Let me tell you something about organization: it is KEY to living in a small space and staying sane. And just when you think you have everything perfect, you need to reorganize all over again because the baby just grew out of a bunch of clothes, or a bag of toys showed up and you have no idea where to put them. I am in a constant state of sorting: does this fit the baby? Does he really play with that? Will that ever be used? Whatever doesn’t get put to use immediately goes- either in the closet (if there’s space) or to Goodwill. There is just no room in here for stuff that isn’t being used.

I am an optimist, and I like to look at our time here as a learning experience. We humans (Especially we Americans) love to cling to stuff we don’t really need or use. I’ve had the privilege of breaking myself of that habit. How many people get to say that?

Discovering Halloween

I hope all my friends, family, and readers of my blog had a stupendous Halloween. Ours was pretty exciting, it being the first Halloween Collin has spent on the outside of my body. Being the over-excited mom that I am, I had to hand-make Collin’s costume, and four hours with a glue gun and a pile of felt later, he was a lion. I’m pretty excited about how it turned out, and how almost-too-adorable he was in it, though not so thrilled about how easy his mane was to tear apart with little baby hands and stick all over his flypaper skin (what is it about baby skin that makes it so sticky? Is it the layer of drool?) AND his eye (!!). He didn’t seem bothered at all by the costume in his eye, but I was incredibly bothered. I had big plans to extract it as soon as we got home, but by the time that happened, he was in full put-me-to-bed-RIGHT-NOW meltdown mode, and trying to mess with his eye at that point would have meant certain death for my ear drums, and possibly a call to the cops from a neighbor to report what would surely sound like a screech owl killing a family of squirrels.

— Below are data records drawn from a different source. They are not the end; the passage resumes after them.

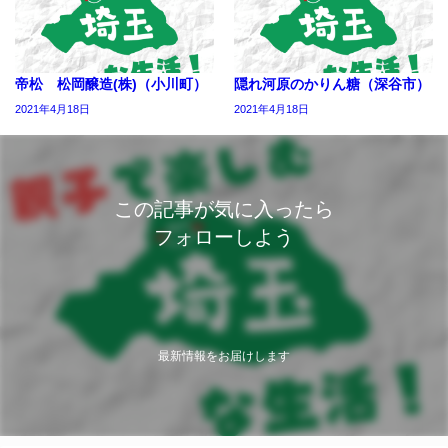
帝松 松岡醸造(株)（小川町）
隠れ河原のかりん糖（深谷市）
2021年4月18日
2021年4月18日
この記事が気に入ったら
フォローしよう
最新情報をお届けします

Our good friends J & V and their Baby S joined us for the festivities, and I have to say, the best part of the night had to be the irony of the babies’ costumes. I didn’t even notice it until V pointed it out, and then I howled with laughter (I’m still howling). Her baby was a cow, mine a lion, a perfect Halloween costume version of their personalities, as well as the way they interact with each other. Like a cow, Baby S would be more than content to sit and eat all day long, stopping only to deposit a mountain of poop. She is gentle and sweet, and loves to sit back and observe her surroundings. My baby, the little lion, paves a path of destruction wherever he goes and anything within reach gets chewed on, especially including little innocent baby cows.

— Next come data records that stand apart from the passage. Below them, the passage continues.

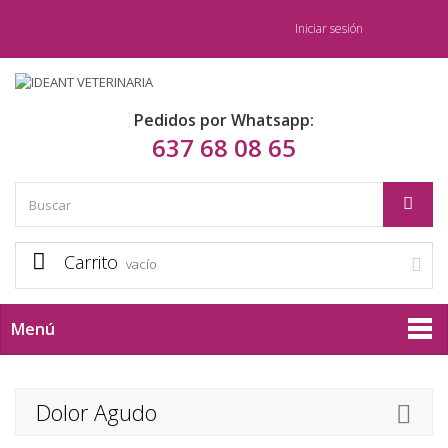
Iniciar sesión
Pedidos por Whatsapp:
637 68 08 65
Carrito
vacío
Menú
Dolor Agudo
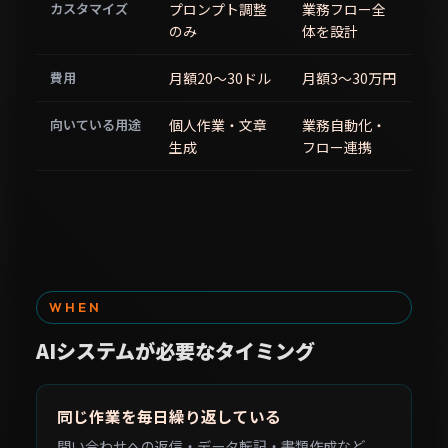
カスタマイズ
プロンプト調整
業務フロー全
のみ
体を設計
費用
月額20〜30ドル
月額3〜30万円
向いている用途
個人作業・文章
業務自動化・
生成
フロー連携
WHEN
AIシステムが必要なタイミング
同じ作業を毎日繰り返している
問い合わせへの返信・データ転記・書類作成など、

Probably the most amusing part of Halloween was all the childhood character stripper costumes. There was Stripper Snow White, Stripper Little Red Riding Hood, Stripper Alice in Wonderland… you get the idea. What is it about symbols of childhood that makes mostly young women (though there were a few wrinkly strippers out there) decide it’s a good idea to teeter around all night on sky-high heels and freeze to death in a next-to-nothing mini whatever? You know the first thing they are doing when they get home is putting on their sweats and crying over the blisters they got from pretending they were comfortable in stripper shoes all night. Whenever I see a stripper version of a Disney character, I only imagine that character down on her luck with nothing to do but work the pole for money. Maybe prince charming left her for a younger princess, and now she has found herself alone in the castle with a handful of hungry kids, and the jerk won’t even pay child support. By the way, I can poke at girls who dress like strippers for Halloween because, a lifetime ago, I too used to use Halloween as the one night a year to dress like a stripper. Oh, how times change.